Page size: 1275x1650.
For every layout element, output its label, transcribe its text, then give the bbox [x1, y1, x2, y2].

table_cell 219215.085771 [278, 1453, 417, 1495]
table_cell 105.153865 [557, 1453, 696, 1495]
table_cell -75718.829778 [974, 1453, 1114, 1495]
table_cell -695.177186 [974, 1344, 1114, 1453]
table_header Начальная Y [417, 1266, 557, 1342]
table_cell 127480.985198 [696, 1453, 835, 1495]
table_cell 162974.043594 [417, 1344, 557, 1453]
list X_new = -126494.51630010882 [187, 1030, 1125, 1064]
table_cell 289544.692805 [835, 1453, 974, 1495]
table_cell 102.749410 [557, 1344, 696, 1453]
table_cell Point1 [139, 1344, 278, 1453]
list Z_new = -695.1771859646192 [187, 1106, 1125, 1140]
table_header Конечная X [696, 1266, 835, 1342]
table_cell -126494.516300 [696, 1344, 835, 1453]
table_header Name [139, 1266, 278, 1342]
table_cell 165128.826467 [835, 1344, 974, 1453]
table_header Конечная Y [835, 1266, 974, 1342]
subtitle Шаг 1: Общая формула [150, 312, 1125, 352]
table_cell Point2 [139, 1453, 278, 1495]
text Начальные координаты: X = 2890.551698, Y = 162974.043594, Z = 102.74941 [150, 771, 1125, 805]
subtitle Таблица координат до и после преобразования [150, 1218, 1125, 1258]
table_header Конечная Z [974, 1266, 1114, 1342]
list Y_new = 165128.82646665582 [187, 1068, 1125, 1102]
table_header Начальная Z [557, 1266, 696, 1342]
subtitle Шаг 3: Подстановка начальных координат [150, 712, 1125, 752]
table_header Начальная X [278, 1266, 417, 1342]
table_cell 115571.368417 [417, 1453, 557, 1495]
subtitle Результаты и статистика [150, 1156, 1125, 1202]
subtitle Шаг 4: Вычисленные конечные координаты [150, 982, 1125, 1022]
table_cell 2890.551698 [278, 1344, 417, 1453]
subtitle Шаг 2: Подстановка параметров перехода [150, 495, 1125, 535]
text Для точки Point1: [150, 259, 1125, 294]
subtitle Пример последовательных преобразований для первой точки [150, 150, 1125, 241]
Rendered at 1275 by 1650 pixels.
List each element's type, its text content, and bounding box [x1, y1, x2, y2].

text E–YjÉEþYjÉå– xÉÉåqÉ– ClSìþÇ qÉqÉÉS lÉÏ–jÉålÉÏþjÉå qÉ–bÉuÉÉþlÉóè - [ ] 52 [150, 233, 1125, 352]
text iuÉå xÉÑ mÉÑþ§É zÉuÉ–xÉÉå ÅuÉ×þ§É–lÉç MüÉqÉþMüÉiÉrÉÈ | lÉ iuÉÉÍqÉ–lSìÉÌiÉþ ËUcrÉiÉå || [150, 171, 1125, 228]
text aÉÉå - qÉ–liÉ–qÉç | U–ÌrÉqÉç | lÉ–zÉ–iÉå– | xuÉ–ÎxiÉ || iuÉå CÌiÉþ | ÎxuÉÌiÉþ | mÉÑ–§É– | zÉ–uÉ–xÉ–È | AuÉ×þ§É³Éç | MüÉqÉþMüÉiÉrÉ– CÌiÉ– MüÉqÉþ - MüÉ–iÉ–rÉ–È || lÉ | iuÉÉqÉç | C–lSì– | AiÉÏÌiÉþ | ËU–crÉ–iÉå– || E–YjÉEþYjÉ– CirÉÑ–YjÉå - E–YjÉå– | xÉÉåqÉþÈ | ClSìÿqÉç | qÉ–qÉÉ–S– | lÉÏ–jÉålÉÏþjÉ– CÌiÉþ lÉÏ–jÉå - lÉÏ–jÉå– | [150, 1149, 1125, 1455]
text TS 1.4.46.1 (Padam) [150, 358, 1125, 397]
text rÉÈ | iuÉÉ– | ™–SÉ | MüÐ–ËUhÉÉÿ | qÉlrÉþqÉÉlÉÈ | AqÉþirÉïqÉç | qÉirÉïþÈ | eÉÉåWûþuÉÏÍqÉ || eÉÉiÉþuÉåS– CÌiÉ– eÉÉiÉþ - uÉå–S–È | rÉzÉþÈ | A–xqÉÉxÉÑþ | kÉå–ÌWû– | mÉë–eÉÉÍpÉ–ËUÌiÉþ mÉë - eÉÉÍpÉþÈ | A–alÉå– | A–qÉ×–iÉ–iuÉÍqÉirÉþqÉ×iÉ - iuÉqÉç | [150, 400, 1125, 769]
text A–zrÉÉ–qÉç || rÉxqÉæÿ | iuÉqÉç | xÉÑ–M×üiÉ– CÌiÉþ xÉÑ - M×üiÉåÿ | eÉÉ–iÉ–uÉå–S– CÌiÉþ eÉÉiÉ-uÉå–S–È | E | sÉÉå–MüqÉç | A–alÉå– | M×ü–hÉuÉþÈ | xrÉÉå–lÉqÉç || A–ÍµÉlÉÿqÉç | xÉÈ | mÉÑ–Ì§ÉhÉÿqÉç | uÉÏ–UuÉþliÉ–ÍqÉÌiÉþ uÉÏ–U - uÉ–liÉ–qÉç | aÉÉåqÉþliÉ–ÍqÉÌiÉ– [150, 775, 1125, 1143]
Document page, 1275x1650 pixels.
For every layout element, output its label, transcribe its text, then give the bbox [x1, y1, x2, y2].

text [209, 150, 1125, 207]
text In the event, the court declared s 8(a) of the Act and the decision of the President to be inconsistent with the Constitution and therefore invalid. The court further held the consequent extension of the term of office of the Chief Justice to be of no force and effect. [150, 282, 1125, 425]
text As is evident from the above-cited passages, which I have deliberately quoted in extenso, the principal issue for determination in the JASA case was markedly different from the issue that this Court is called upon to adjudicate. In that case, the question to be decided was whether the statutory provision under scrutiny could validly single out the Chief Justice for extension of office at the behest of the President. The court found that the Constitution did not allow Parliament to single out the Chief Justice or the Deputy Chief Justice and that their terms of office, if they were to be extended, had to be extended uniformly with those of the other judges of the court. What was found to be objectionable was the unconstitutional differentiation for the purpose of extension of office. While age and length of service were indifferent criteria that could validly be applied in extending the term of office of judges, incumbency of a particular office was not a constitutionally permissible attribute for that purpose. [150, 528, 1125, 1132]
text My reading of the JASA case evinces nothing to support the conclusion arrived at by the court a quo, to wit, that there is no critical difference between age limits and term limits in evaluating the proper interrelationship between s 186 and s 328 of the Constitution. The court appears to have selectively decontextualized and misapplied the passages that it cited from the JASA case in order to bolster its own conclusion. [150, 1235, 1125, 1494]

Task statement: When you answer, output all of the material exactly as it appears above.

Answer box:
Page size: 1275x1650.
For every layout element, output its label, transcribe its text, then give the bbox [x1, y1, x2, y2].

table_cell 219215.085771 [278, 1453, 417, 1495]
table_cell 105.153865 [557, 1453, 696, 1495]
table_cell -75718.829778 [974, 1453, 1114, 1495]
table_cell -695.177186 [974, 1344, 1114, 1453]
table_header Начальная Y [417, 1266, 557, 1342]
table_cell 127480.985198 [696, 1453, 835, 1495]
table_cell 162974.043594 [417, 1344, 557, 1453]
list X_new = -126494.51630010882 [187, 1030, 1125, 1064]
table_cell 289544.692805 [835, 1453, 974, 1495]
table_cell 102.749410 [557, 1344, 696, 1453]
table_cell Point1 [139, 1344, 278, 1453]
list Z_new = -695.1771859646192 [187, 1106, 1125, 1140]
table_header Конечная X [696, 1266, 835, 1342]
table_cell -126494.516300 [696, 1344, 835, 1453]
table_header Name [139, 1266, 278, 1342]
table_cell 165128.826467 [835, 1344, 974, 1453]
table_header Конечная Y [835, 1266, 974, 1342]
subtitle Шаг 1: Общая формула [150, 312, 1125, 352]
table_cell Point2 [139, 1453, 278, 1495]
text Начальные координаты: X = 2890.551698, Y = 162974.043594, Z = 102.74941 [150, 771, 1125, 805]
subtitle Таблица координат до и после преобразования [150, 1218, 1125, 1258]
table_header Конечная Z [974, 1266, 1114, 1342]
list Y_new = 165128.82646665582 [187, 1068, 1125, 1102]
table_header Начальная Z [557, 1266, 696, 1342]
subtitle Шаг 3: Подстановка начальных координат [150, 712, 1125, 752]
table_header Начальная X [278, 1266, 417, 1342]
table_cell 115571.368417 [417, 1453, 557, 1495]
subtitle Результаты и статистика [150, 1156, 1125, 1202]
subtitle Шаг 4: Вычисленные конечные координаты [150, 982, 1125, 1022]
table_cell 2890.551698 [278, 1344, 417, 1453]
subtitle Шаг 2: Подстановка параметров перехода [150, 495, 1125, 535]
text Для точки Point1: [150, 259, 1125, 294]
subtitle Пример последовательных преобразований для первой точки [150, 150, 1125, 241]
Rendered at 1275 by 1650 pixels.
List each element's type, its text content, and bounding box [x1, y1, x2, y2].

text E–YjÉEþYjÉå– xÉÉåqÉ– ClSìþÇ qÉqÉÉS lÉÏ–jÉålÉÏþjÉå qÉ–bÉuÉÉþlÉóè - [ ] 52 [150, 233, 1125, 352]
text iuÉå xÉÑ mÉÑþ§É zÉuÉ–xÉÉå ÅuÉ×þ§É–lÉç MüÉqÉþMüÉiÉrÉÈ | lÉ iuÉÉÍqÉ–lSìÉÌiÉþ ËUcrÉiÉå || [150, 171, 1125, 228]
text aÉÉå - qÉ–liÉ–qÉç | U–ÌrÉqÉç | lÉ–zÉ–iÉå– | xuÉ–ÎxiÉ || iuÉå CÌiÉþ | ÎxuÉÌiÉþ | mÉÑ–§É– | zÉ–uÉ–xÉ–È | AuÉ×þ§É³Éç | MüÉqÉþMüÉiÉrÉ– CÌiÉ– MüÉqÉþ - MüÉ–iÉ–rÉ–È || lÉ | iuÉÉqÉç | C–lSì– | AiÉÏÌiÉþ | ËU–crÉ–iÉå– || E–YjÉEþYjÉ– CirÉÑ–YjÉå - E–YjÉå– | xÉÉåqÉþÈ | ClSìÿqÉç | qÉ–qÉÉ–S– | lÉÏ–jÉålÉÏþjÉ– CÌiÉþ lÉÏ–jÉå - lÉÏ–jÉå– | [150, 1149, 1125, 1455]
text TS 1.4.46.1 (Padam) [150, 358, 1125, 397]
text rÉÈ | iuÉÉ– | ™–SÉ | MüÐ–ËUhÉÉÿ | qÉlrÉþqÉÉlÉÈ | AqÉþirÉïqÉç | qÉirÉïþÈ | eÉÉåWûþuÉÏÍqÉ || eÉÉiÉþuÉåS– CÌiÉ– eÉÉiÉþ - uÉå–S–È | rÉzÉþÈ | A–xqÉÉxÉÑþ | kÉå–ÌWû– | mÉë–eÉÉÍpÉ–ËUÌiÉþ mÉë - eÉÉÍpÉþÈ | A–alÉå– | A–qÉ×–iÉ–iuÉÍqÉirÉþqÉ×iÉ - iuÉqÉç | [150, 400, 1125, 769]
text A–zrÉÉ–qÉç || rÉxqÉæÿ | iuÉqÉç | xÉÑ–M×üiÉ– CÌiÉþ xÉÑ - M×üiÉåÿ | eÉÉ–iÉ–uÉå–S– CÌiÉþ eÉÉiÉ-uÉå–S–È | E | sÉÉå–MüqÉç | A–alÉå– | M×ü–hÉuÉþÈ | xrÉÉå–lÉqÉç || A–ÍµÉlÉÿqÉç | xÉÈ | mÉÑ–Ì§ÉhÉÿqÉç | uÉÏ–UuÉþliÉ–ÍqÉÌiÉþ uÉÏ–U - uÉ–liÉ–qÉç | aÉÉåqÉþliÉ–ÍqÉÌiÉ– [150, 775, 1125, 1143]
Document page, 1275x1650 pixels.
For every layout element, output its label, transcribe its text, then give the bbox [x1, y1, x2, y2].

text [209, 150, 1125, 207]
text In the event, the court declared s 8(a) of the Act and the decision of the President to be inconsistent with the Constitution and therefore invalid. The court further held the consequent extension of the term of office of the Chief Justice to be of no force and effect. [150, 282, 1125, 425]
text As is evident from the above-cited passages, which I have deliberately quoted in extenso, the principal issue for determination in the JASA case was markedly different from the issue that this Court is called upon to adjudicate. In that case, the question to be decided was whether the statutory provision under scrutiny could validly single out the Chief Justice for extension of office at the behest of the President. The court found that the Constitution did not allow Parliament to single out the Chief Justice or the Deputy Chief Justice and that their terms of office, if they were to be extended, had to be extended uniformly with those of the other judges of the court. What was found to be objectionable was the unconstitutional differentiation for the purpose of extension of office. While age and length of service were indifferent criteria that could validly be applied in extending the term of office of judges, incumbency of a particular office was not a constitutionally permissible attribute for that purpose. [150, 528, 1125, 1132]
text My reading of the JASA case evinces nothing to support the conclusion arrived at by the court a quo, to wit, that there is no critical difference between age limits and term limits in evaluating the proper interrelationship between s 186 and s 328 of the Constitution. The court appears to have selectively decontextualized and misapplied the passages that it cited from the JASA case in order to bolster its own conclusion. [150, 1235, 1125, 1494]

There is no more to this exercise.